Antes de eso, el Atlético había sido netamente superior, desequilibrando el partido gracias a la picardía de Luis Suárez y la determinación de Griezmann. Pero ya ni eso es suficiente porque el Atlético es débil atrás. Trece goles suma en contra este curso, cuando el año pasado, a estas alturas, apenas había encajado tres. El dato es revelador y dramático.
Venían dispuestos los rojiblancos a expiar sus pecados europeos y a cerrar heridas. Así, se adhirió a la versión que goleó al Betis, con Savic y Griezmann volviendo al once tras perderse por sanción la pesadilla de Anfield, y se sintió dominador en un campo históricamente difícil. Enfrente había un Valencia con Guedes como única referencia ofensiva, un buen indicador de sus intenciones.
El equipo de Bordalás salió decidido a entregar el balón y el protagonismo a su rival, que recibió ambos con gusto. Con Koke y De Paul en el centro, el Atlético se siente lo bastante seguro como para situar hasta cinco jugadores por delante de sus dos centrocampistas. Pocas veces se ha visto al Atlético con tanto dominio en terreno ajeno.

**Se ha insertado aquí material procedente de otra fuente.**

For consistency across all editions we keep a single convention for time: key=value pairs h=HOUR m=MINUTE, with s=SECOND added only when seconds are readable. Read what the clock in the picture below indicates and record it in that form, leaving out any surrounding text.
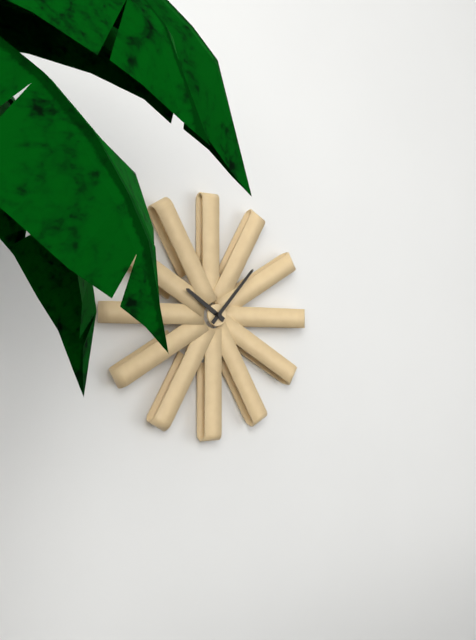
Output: h=10 m=7
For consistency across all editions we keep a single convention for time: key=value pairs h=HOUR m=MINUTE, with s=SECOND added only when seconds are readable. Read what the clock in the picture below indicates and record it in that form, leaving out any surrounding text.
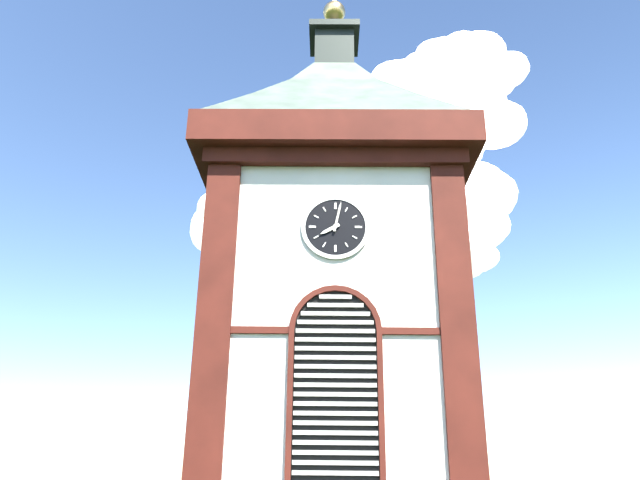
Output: h=8 m=2
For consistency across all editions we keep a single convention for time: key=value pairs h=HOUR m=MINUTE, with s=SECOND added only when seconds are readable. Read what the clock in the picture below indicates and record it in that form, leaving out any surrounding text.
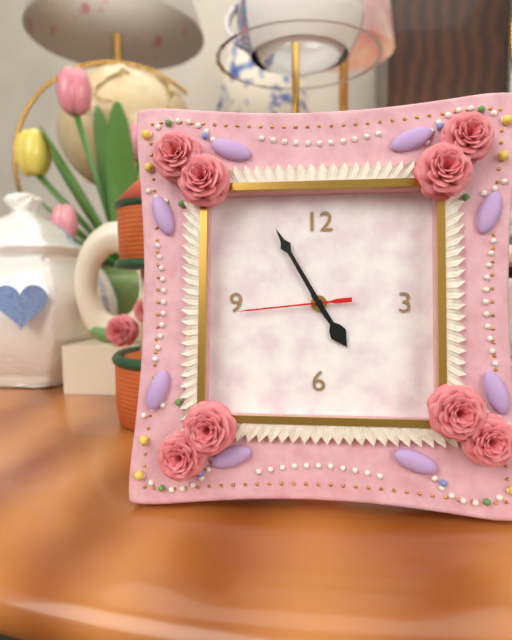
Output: h=4 m=55 s=44
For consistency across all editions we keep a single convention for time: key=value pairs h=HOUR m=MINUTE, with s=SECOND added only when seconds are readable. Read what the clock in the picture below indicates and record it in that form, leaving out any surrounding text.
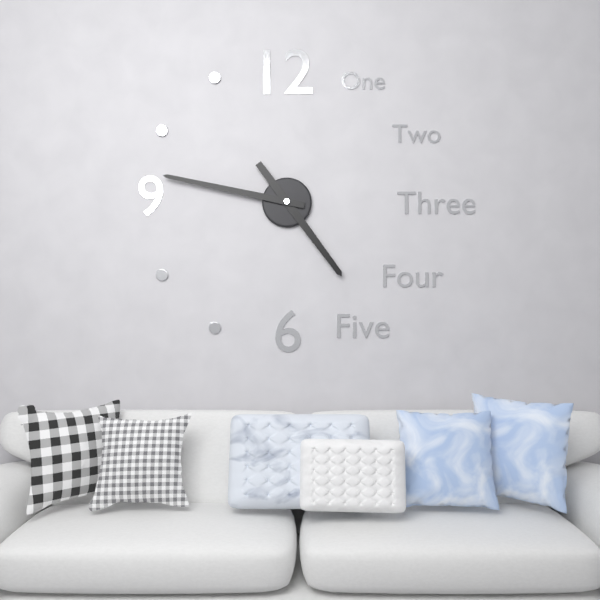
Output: h=4 m=47
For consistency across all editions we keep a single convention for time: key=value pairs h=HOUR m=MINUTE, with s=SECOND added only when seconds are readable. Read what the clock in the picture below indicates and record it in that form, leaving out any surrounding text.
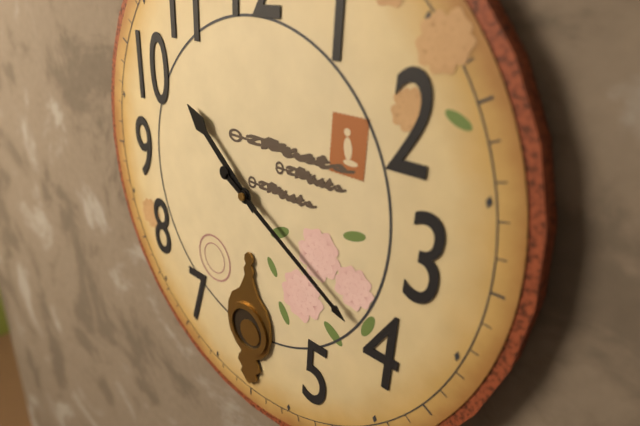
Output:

La tarde ya empezaba torcida para los colchoneros. Un choque con Helder Costa hizo caer a Trippier en mala postura y el inglés abandonó el terreno de juego con el hombro lastimado. Vrsaljko, su sustituto, cumplió pese a la inactividad, gol incluido. El croata y Carrasco brindaron una labor esencial, pues por sus botas circulaba todo el juego de los colchoneros. Se trataba de evitar por todos los medios la zona central, poblada por numerosas piernas valencianistas.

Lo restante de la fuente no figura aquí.